Salah seorang korban meninggal yang berasal dari Purwakarta, Jawa Barat merupakan tulang punggung keluarganya. Sebuah stasiun televisi menayangkan bagaimana proses pemakaman dan kondisi keluarga yang ditinggalkan. Korban yang masih berusia 23 tahun tersebut mengadu nasib di Jakarta untuk membiayai kehidupan adik dan ibunya. Tapi apa mau dikata, pada hari tersebut, sebuah mobil secara tiba-tiba menabraknya sampai akhirnya nyawa korban tidak bisa diselamatkan.

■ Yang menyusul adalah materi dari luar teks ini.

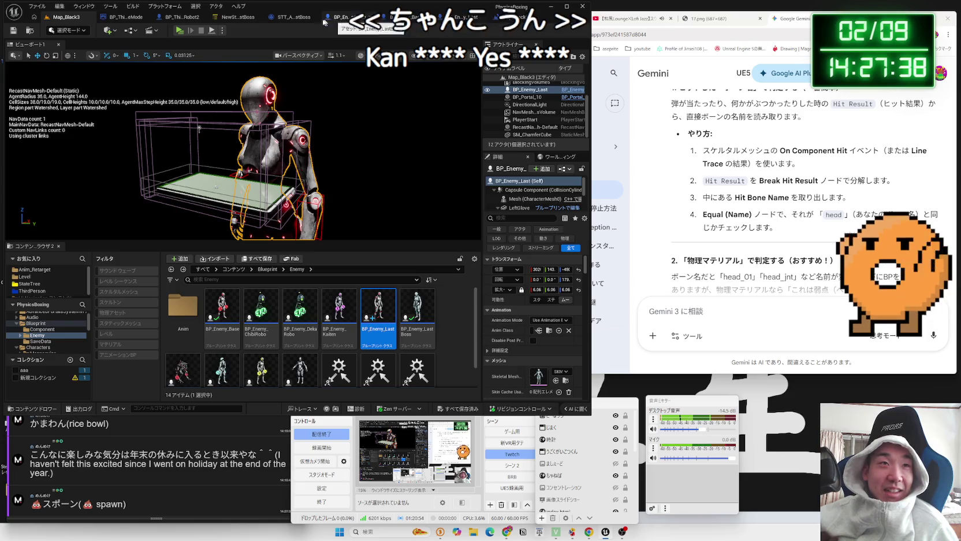
{"action": "left_click", "coordinate": [294, 20]}
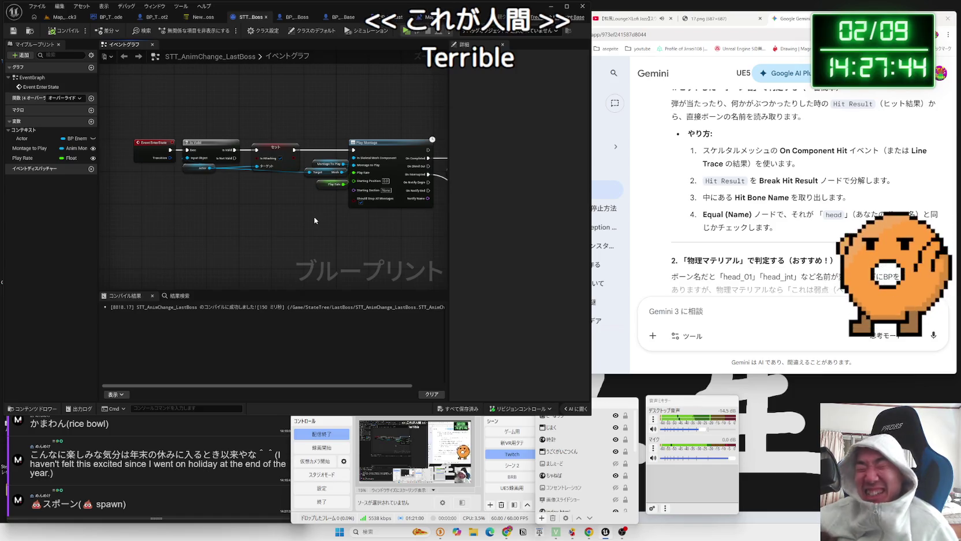
Change the Actor variable's type to BP Enemy Base and recompile the task
{"action": "scroll", "coordinate": [228, 185], "scroll_direction": "up", "scroll_amount": 2}
{"action": "left_click", "coordinate": [181, 174]}
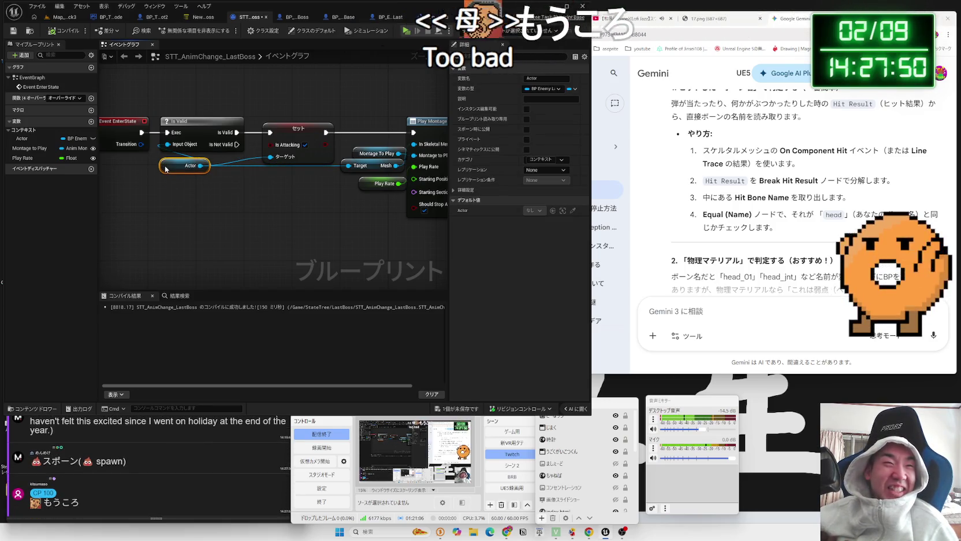
{"action": "key", "text": "q"}
{"action": "left_click", "coordinate": [77, 138]}
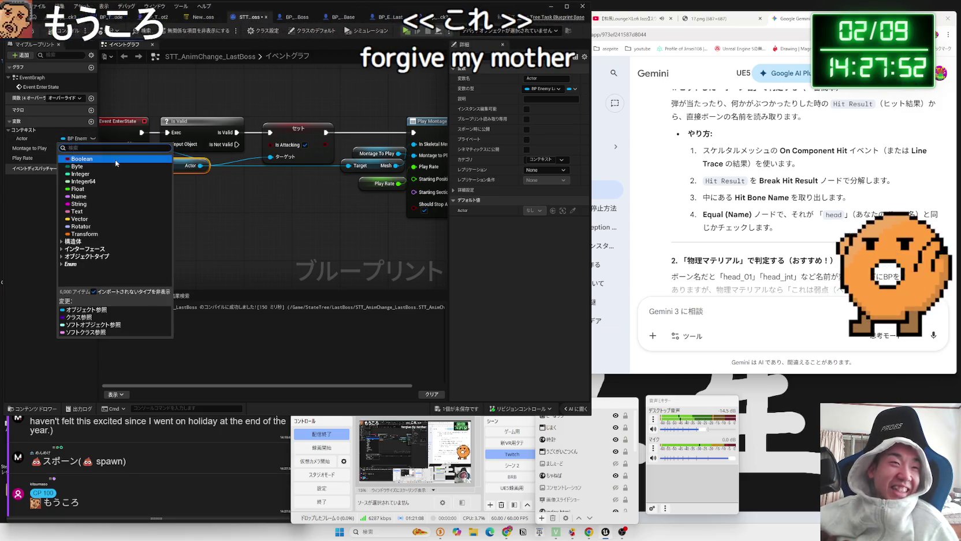
{"action": "type", "text": "enemy"}
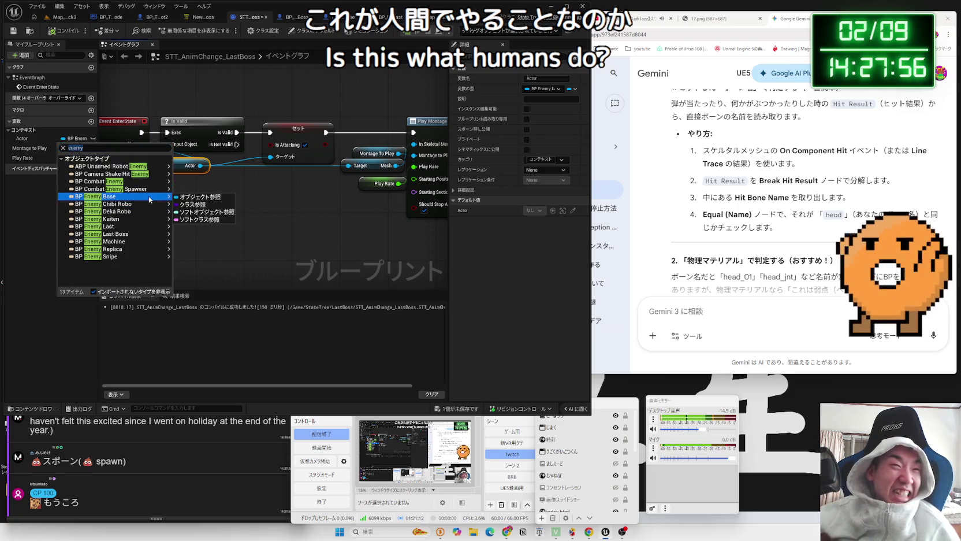
{"action": "left_click", "coordinate": [109, 205]}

Penulis menyimpulkan bahwa peristiwa tragis ini dipicu karena pelaku mengkonsumsi minuman keras dan narkoba. Pelaku sudah tidak asing dengan dunia barang-barang haram tersebut. Tidak hanya itu, dunia diskotik menjadi semacam tempat main sehari-hari bagi pelaku dan rekan-rekannya. Hal inilah yang menjadi peringatan langsung dari Allah SWT bagi para pelaku maksiat. Efek kemaksiatan tidak hanya merugikan bagi diri sendiri, tapi bagi keluarga, rekan-rekannya dan masyarakat pada umumnya. Jikalau kita berhitung, berapa kerugian akibat perbuatan yang pelaku lakukan? Bagaimana keadaan keluarga korban pasca peristiwa tragis ini ? bagaimana tekanan masyarakat kepada keluarga pelaku tabrakan ? dan berapa lagi kerugian yang tidak bisa kita hitung akibat dari perbuatan dari pelaku maksiat tersebut.

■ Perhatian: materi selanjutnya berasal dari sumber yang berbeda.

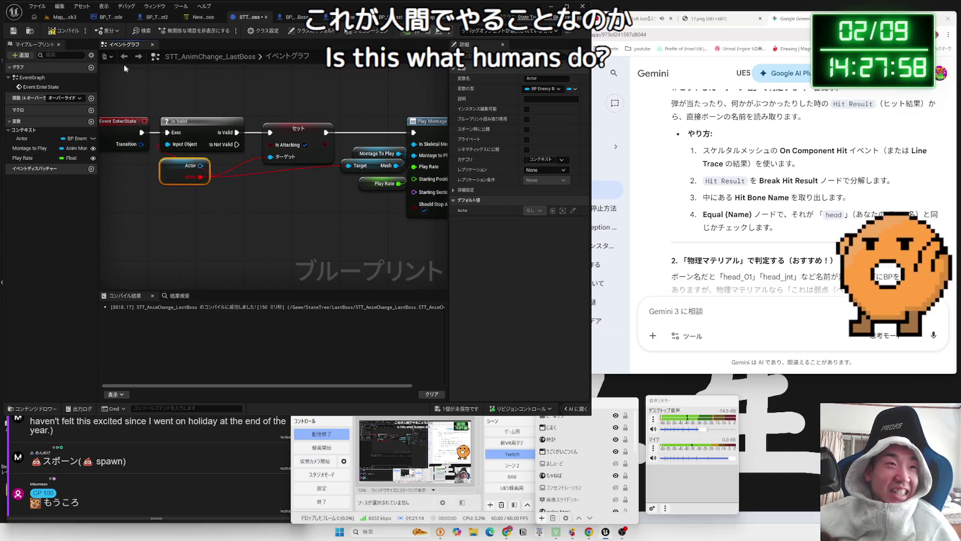
{"action": "key", "text": "F7"}
Replace the broken Actor getter and add a Set Is Attacking node wired to Actor
{"action": "left_click_drag", "start_coordinate": [23, 138], "coordinate": [178, 212]}
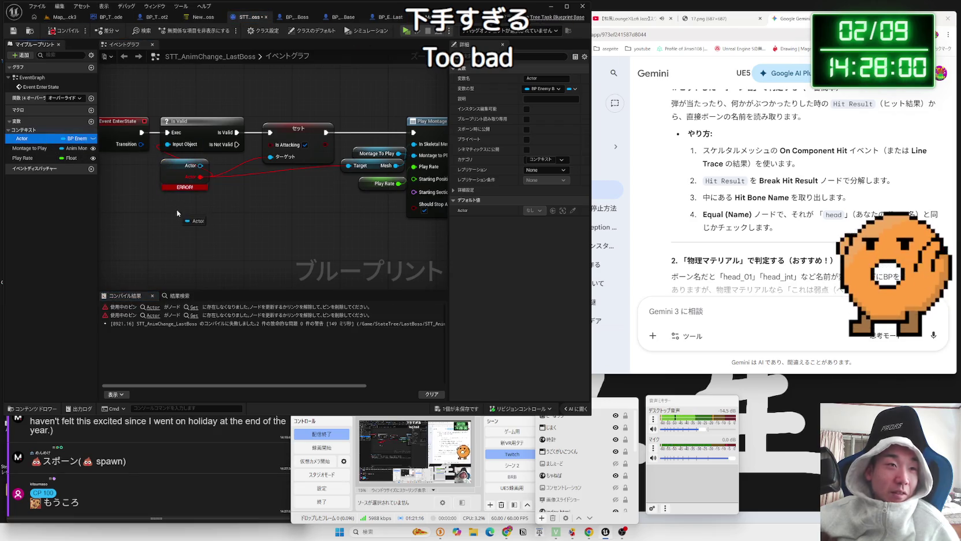
{"action": "left_click", "coordinate": [196, 227]}
{"action": "left_click", "coordinate": [181, 166]}
{"action": "key", "text": "Delete"}
{"action": "left_click_drag", "start_coordinate": [213, 213], "coordinate": [257, 202]}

Minuman keras dan narkoba merupakan awal dari segalanya. Betapa kerugian yang dihasilkannya tidak hanya bagi sang pelaku, tetapi menyebar ke setiap orang di sekitarnya. Hal ini kita lihat dari peristiwa tragis tabrakan di Tugu Tani di atas.

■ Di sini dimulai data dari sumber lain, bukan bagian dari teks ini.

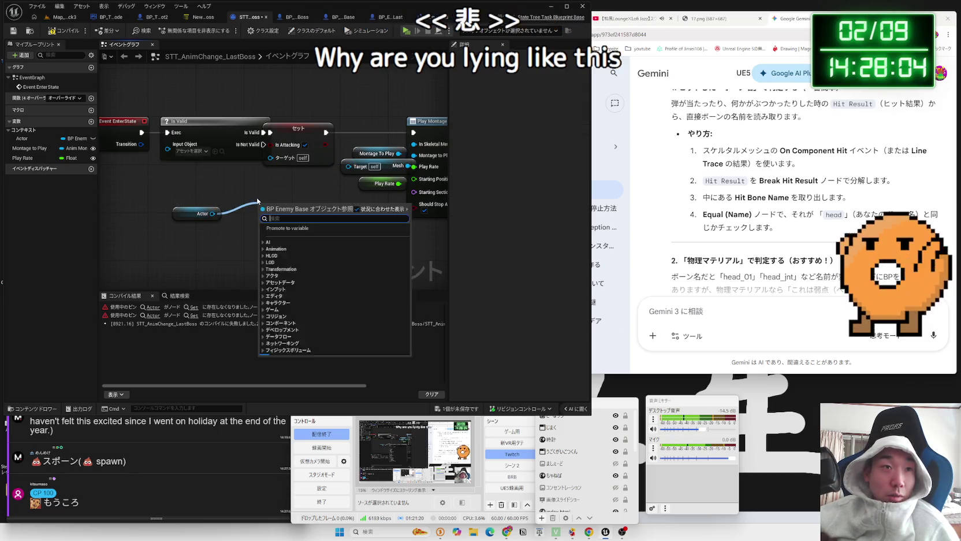
{"action": "type", "text": "is atta"}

Jikalau masih diberikan akal sehat, sungguh seharusnya peristiwa ini menjadi peringatan keras bagi pemerintah kita. Betapa tidak, saat ini kita dibuat malu oleh perilaku bodoh para pejabat negara. Dengan dalih pembinaan otonomi daerah, beberapa waktu yang lalu Menteri Dalam Negeri membatalkan 9 (sembilan) Peraturan Daerah (Perda) Anti Miras. Kemendagri berdalih perda-perda tersebut melanggar Keppres Nomor 3 tahun 1997 tentang Pengawasan dan Pengendalian Minuman Beralkohol. Dalam keterangannya, Menteri Dalam Negeri Gamawan Fauzi mengatakan bahwa pihaknya tidak pernah membatalkan Perda Anti Miras, tetapi hanya melakukan evaluasi. Tetapi faktanya, kegiatan berdalih evaluasi tersebut pada dasarnya adalah pembatalan atau pencabutan perda. Mendagri bisa berkilah, tetapi umat Islam tidak bisa dibohongi.
Dan pada akhirnya, setelah kecelakaan maut Xenia, akibat miras dan narkoba, apakah pemerintah pusat masih “bertekad” untuk membredel Perda Anti Miras?